I'm pretty sure that means that the Amex is contactless, you can just wave or tap over a terminal and pay. I just recently read here that the Amex with contactless has a matte plastic back vs metal, like the non contactless version.
I wonder if that means the Chase card is contactless as well? Or if they just use a different version/brand/model chip?
The contact only Platinum doesn't have a metal back; it is actually transparent, back printed plastic. The magstripe is part of the plastic back panel.
My Amex Platinum uses an eight point contact like Chase.

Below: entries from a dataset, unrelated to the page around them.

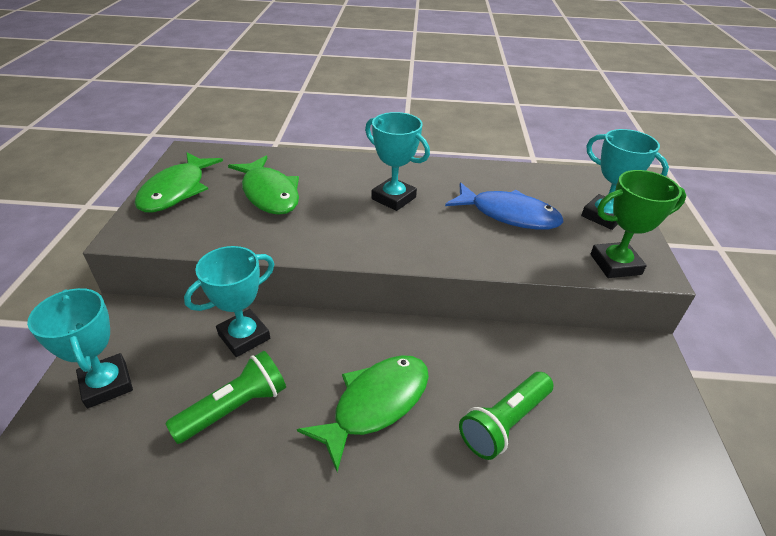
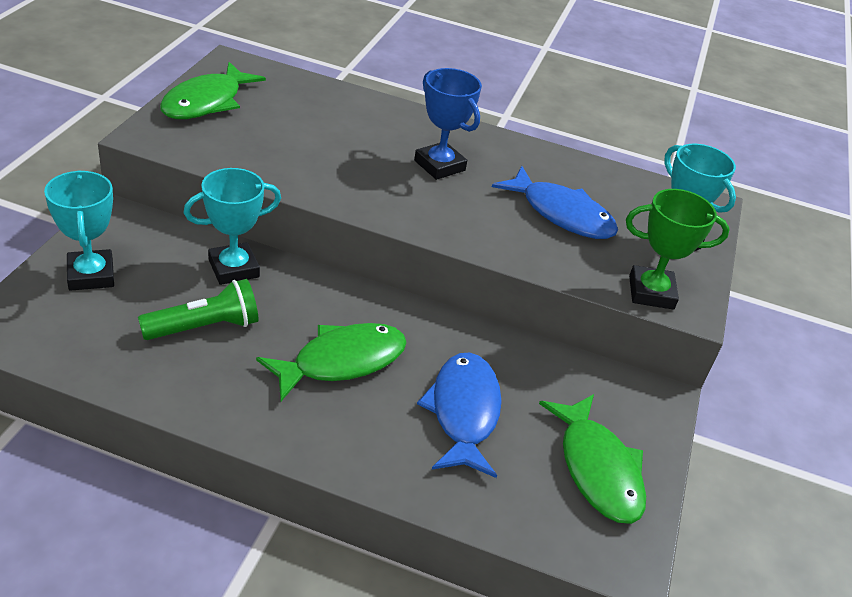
camera: 10 degrees right, 0 degrees up
(269, 193) = (304, 128): green fish -> green fish (597, 469)
(393, 198) = (439, 165): turquoise trophy -> blue trophy
(504, 423) = (463, 412): green flashlight -> blue fish

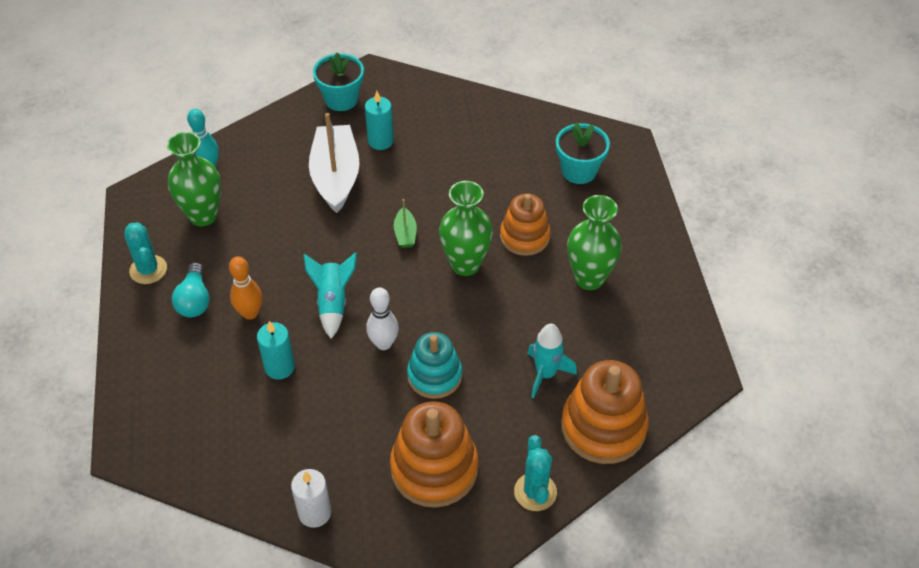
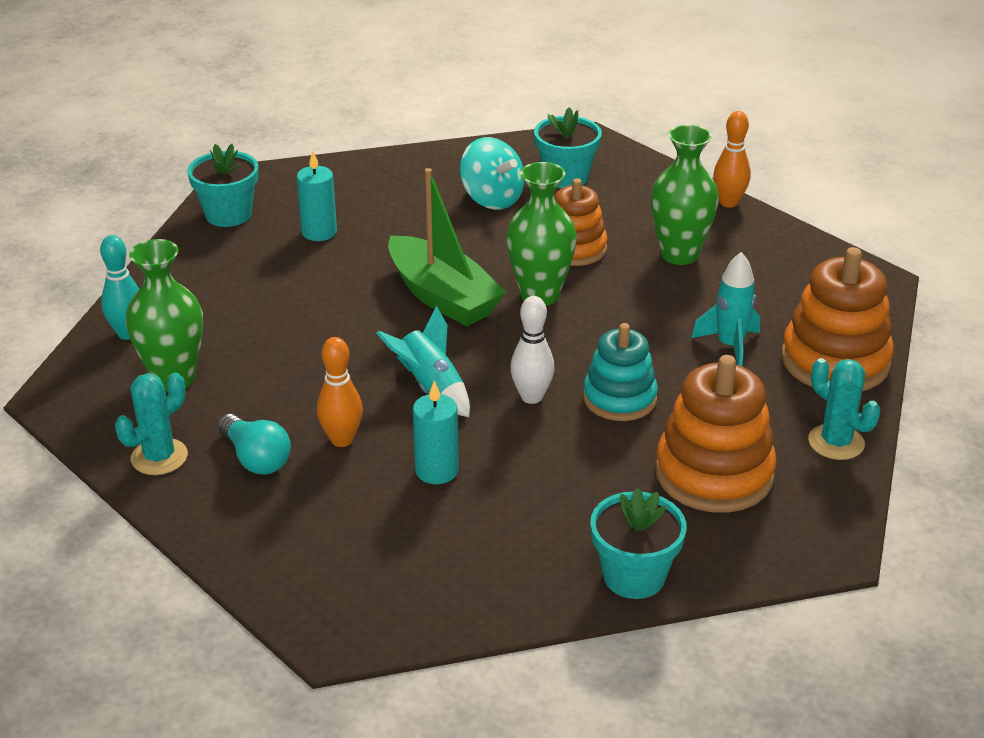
camera: 35 degrees left, 15 degrees down
(148, 270) = (159, 457): turquoise cactus -> turquoise cactus turned 75 degrees counterclockwise
(314, 513) = (634, 576): white candle -> turquoise flower pot
(336, 176) = (302, 281): white boat -> none
(405, 233) = (442, 297): green boat -> green boat, size x2.27
(512, 166) = (492, 199): none -> turquoise spinning top
(670, 250) = (728, 202): none -> orange bowling pin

No, it doesn't. Look closer. In that photo the Amex is a 6-contact chip and the Chase is an 8-contact chip (if you don't know what you're looking for, it actually would give the appearance of having 10 - not 8 - unique segments, but 4 of them are not defined or connected to anything - they're purely decorative, there are only 6 actual contacts - which is why the chip is placed slightly higher on the card than on an 8-contact chip of the same size - so the six actual contacts line up correctly).
Until recently, contactless required a larger contact pad, but not necessarily 8 contacts.
8 contacts are needed for programming certain OSes, though I can't remember off the life of me which ones. Once the card is delivered to you, the difference is irrelevant.
The contacts, and their position are standardised by ISO 7810-1.
However the standards only define a minimum area for the contacts and their seperation, so vendors sometimes use that leeway to incoperate logos or other art into the contacts (HID does this, and ZietControls used to.) The top six pins handle almost everything the card will ever do, Two of them are power, two are data, and the remaining two are reset (think reboot) and programming power (mostly not used now, older technologies needed higher voltage to write).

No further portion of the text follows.